WHAT THE EXERCISE ASKS: Search the material below for the string "Notaire" and list each line that holds it.

* * * * * * * * *

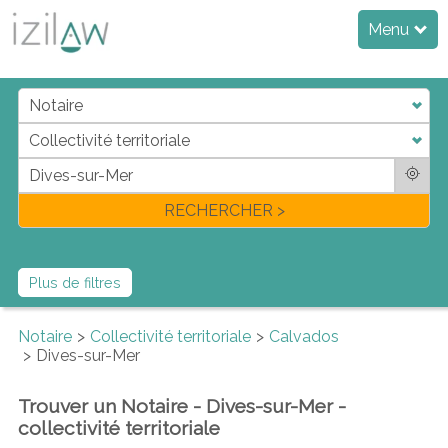
Menu
j
d
a
di
f
l
RECHERCHER >
Plus de filtres
Notaire
Collectivité territoriale
Calvados
Dives-sur-Mer
Trouver un Notaire - Dives-sur-Mer -
collectivité territoriale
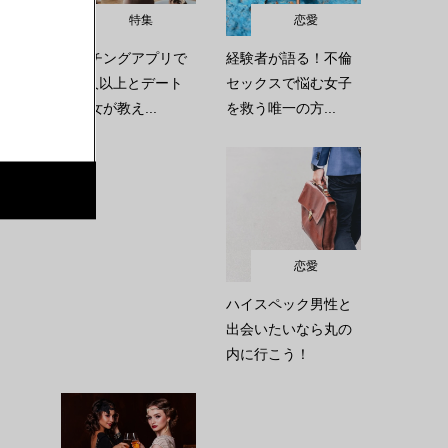
特集
恋愛
マッチングアプリで
経験者が語る！不倫
100人以上とデート
セックスで悩む女子
した女が教え...
を救う唯一の方...
恋愛
ハイスペック男性と
出会いたいなら丸の
内に行こう！
う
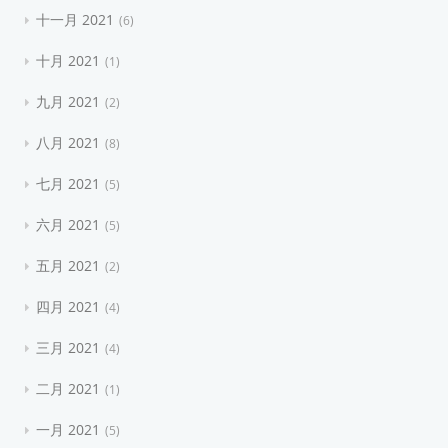
十一月 2021
6
十月 2021
1
九月 2021
2
八月 2021
8
七月 2021
5
六月 2021
5
五月 2021
2
四月 2021
4
三月 2021
4
二月 2021
1
一月 2021
5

* * * * * * * * *

WRITTEN ANSWER:
Notaire
Trouver un Notaire - Dives-sur-Mer -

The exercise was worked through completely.